[sword-devel] Chapter-centric browsing (was: iPhone frontend alpha screenshots)

Jonathan Morgan jonmmorgan at gmail.com
Tue Nov 25 17:20:50 MST 2008


On Wed, Nov 26, 2008 at 10:52 AM, Troy A. Griffitts
<scribe at crosswire.org> wrote:
> Finally back from ETS/SBL and staying in the States for a while.  Hope
> to devote quality/quantity time to SWORD stuff again starting in the
> very near future.
>
> a few comments on this thread:
>
> Frontends are welcome to show context however they want.  The engine
> doesn't favour chapter context-- as Ian has already mentioned.
>
> All things considered, I like chapter context.  I know the arguments...
> they aren't very good linguistic context containers.  Of course, I agree.
>
> But practically speaking, as others have mentioned, consistent context
> for a verse that is easily understood by users is valuable.  They should
> know the breaks are false, and if not, they should learn cuz we're not
> going to change the world for them.

Isn't that what computers are for? :)

> I like the idea of scrolling past (or before) a chapter break in a
> display window.
>
> Anyway, my opinions aside.  If there is a simple mechanism we can
> implement in the engine to facilitate frontend developers who wish to
> support other boundaries, then we should accommodate.
>
> I think something similar to:
>
> module.setKey("jn.3.16");
> module.setKey(module.getContextBegin());
> SWKey contextEnd = module.getContextEnd();
> do {
>  cout << module.RenderText();
>  module++;
> } while (module.getKey() != contextEnd && !module.Error());
>
>
> So, in conclusion, we would be proposing the addition of
> getContextBegin() and getContextEnd() on SWModule, which would return
> SWKey references in the module to where the author chose to break
> context (paragraphs, etc.).

This is really going to depend on the module how useful it is.  Any
VPL style Bibles are going to do very badly with this (not sure if we
have any such), since it won't be possible to get any useful content
out of them.  Similarly those with no paragraphs.

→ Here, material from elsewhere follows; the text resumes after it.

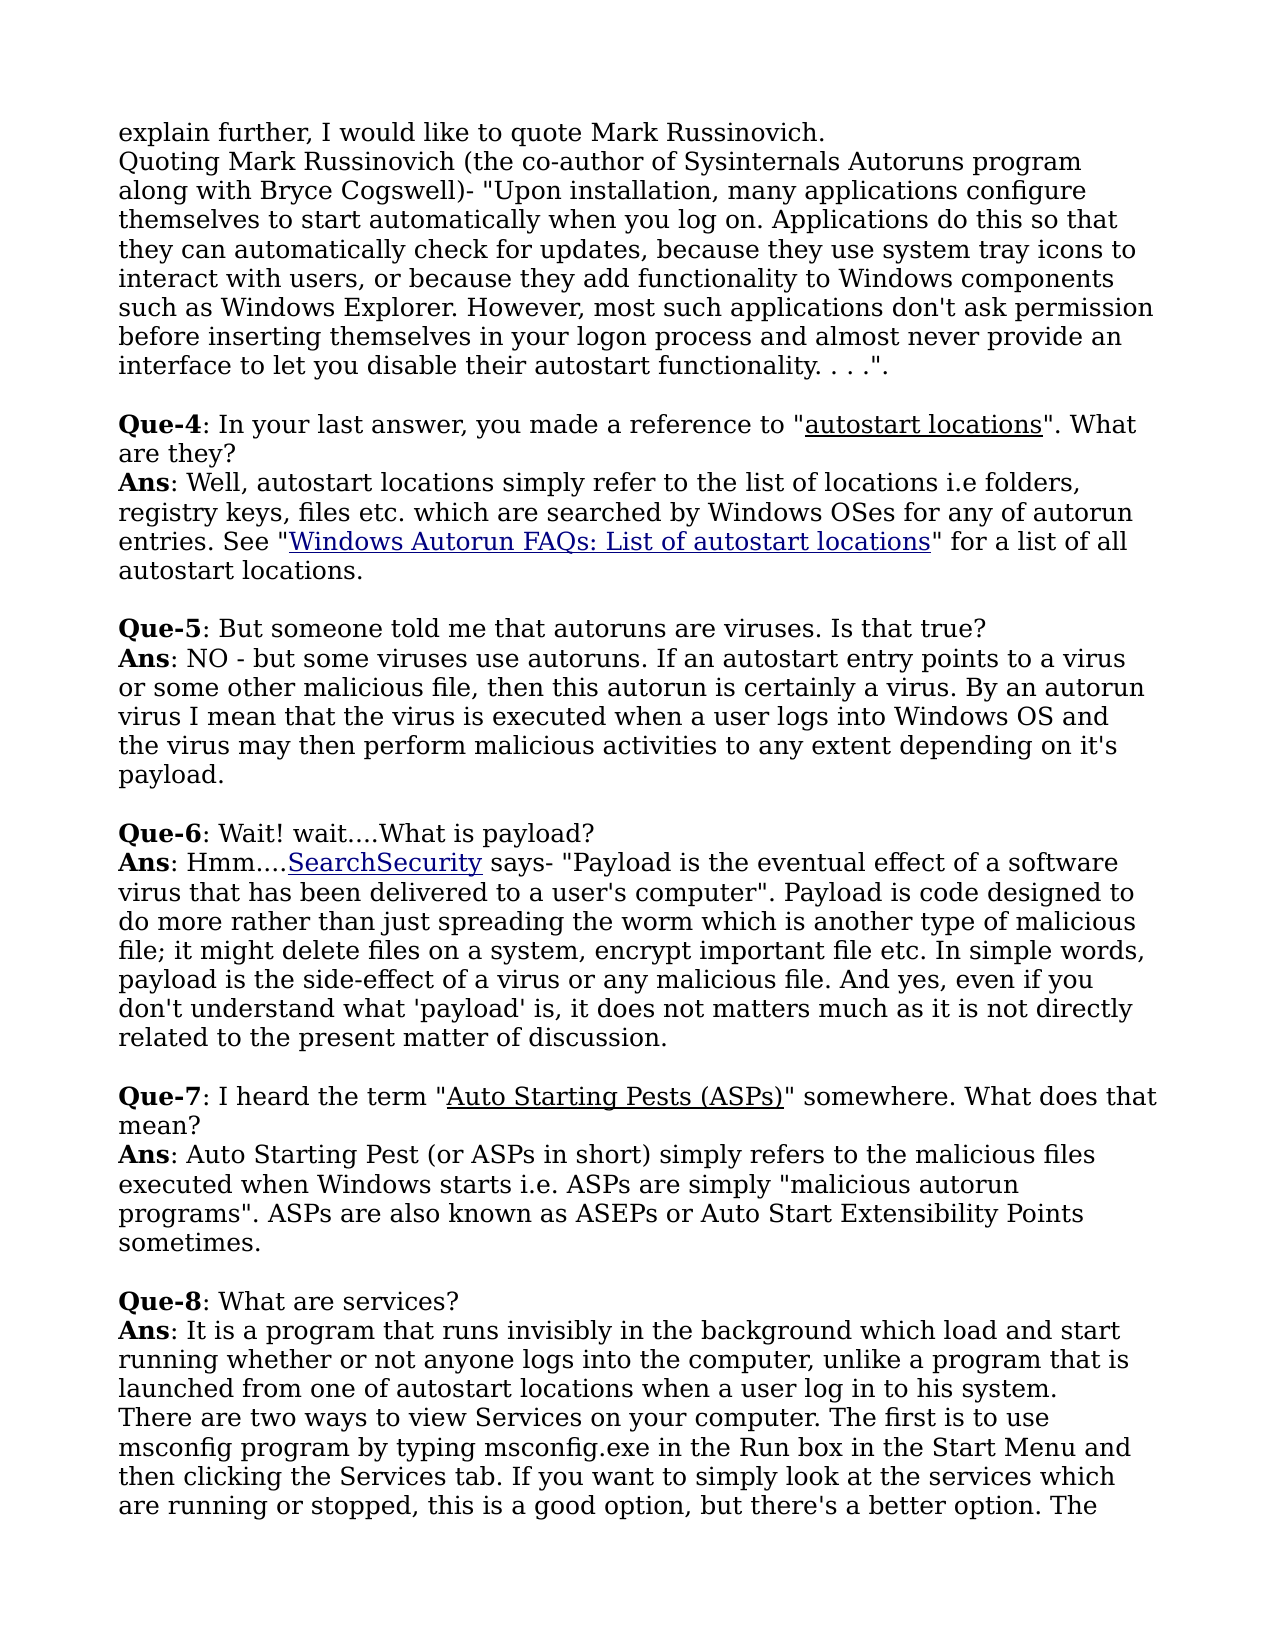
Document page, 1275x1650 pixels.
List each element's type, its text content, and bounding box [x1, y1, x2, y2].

text explain further, I would like to quote Mark Russinovich. Quoting Mark Russinovich (the co-author of Sysinternals Autoruns program along with Bryce Cogswell)- "Upon installation, many applications configure themselves to start automatically when you log on. Applications do this so that they can automatically check for updates, because they use system tray icons to interact with users, or because they add functionality to Windows components such as Windows Explorer. However, most such applications don't ask permission before inserting themselves in your logon process and almost never provide an interface to let you disable their autostart functionality. . . .". Que-4: In your last answer, you made a reference to "autostart locations". What are they? Ans: Well, autostart locations simply refer to the list of locations i.e folders, registry keys, files etc. which are searched by Windows OSes for any of autorun entries. See "Windows Autorun FAQs: List of autostart locations" for a list of all autostart locations. Que-5: But someone told me that autoruns are viruses. Is that true? Ans: NO - but some viruses use autoruns. If an autostart entry points to a virus or some other malicious file, then this autorun is certainly a virus. By an autorun virus I mean that the virus is executed when a user logs into Windows OS and the virus may then perform malicious activities to any extent depending on it's payload. Que-6: Wait! wait....What is payload? Ans: Hmm....SearchSecurity says- "Payload is the eventual effect of a software virus that has been delivered to a user's computer". Payload is code designed to do more rather than just spreading the worm which is another type of malicious file; it might delete files on a system, encrypt important file etc. In simple words, payload is the side-effect of a virus or any malicious file. And yes, even if you don't understand what 'payload' is, it does not matters much as it is not directly related to the present matter of discussion. Que-7: I heard the term "Auto Starting Pests (ASPs)" somewhere. What does that mean? Ans: Auto Starting Pest (or ASPs in short) simply refers to the malicious files executed when Windows starts i.e. ASPs are simply "malicious autorun programs". ASPs are also known as ASEPs or Auto Start Extensibility Points sometimes. Que-8: What are services? Ans: It is a program that runs invisibly in the background which load and start running whether or not anyone logs into the computer, unlike a program that is launched from one of autostart locations when a user log in to his system. There are two ways to view Services on your computer. The first is to use msconfig program by typing msconfig.exe in the Run box in the Start Menu and then clicking the Services tab. If you want to simply look at the services which are running or stopped, this is a good option, but there's a better option. The [118, 118, 1157, 1520]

I suspect you would get better results if you had Bible-independent
sectioning as Eeli suggested, which would be used by this context
start and context end support.  This independent sectioning would only
be used if the Bible had no internal sectioning.  It would probably be
more work too, though.

Another thing to consider is commentaries.  This isn't hugely
important since most commentaries are displayed a verse at a time, but
ones like Matthew Henry's comment on sections, and do it with linked
verses, and if you were wanting to support such context with
commentaries (as the interface given above might suggest) then you
would want it to be in the sections the commentary was in.  It might
also be nice to indicate with the Bible which sections linked
commentaries apply to, maybe with lines down the side to indicate
extents or something similar (though this kind of structure only
really works well with VPL style layouts, since otherwise a line in
the margin could apply to only part of the text line, ...).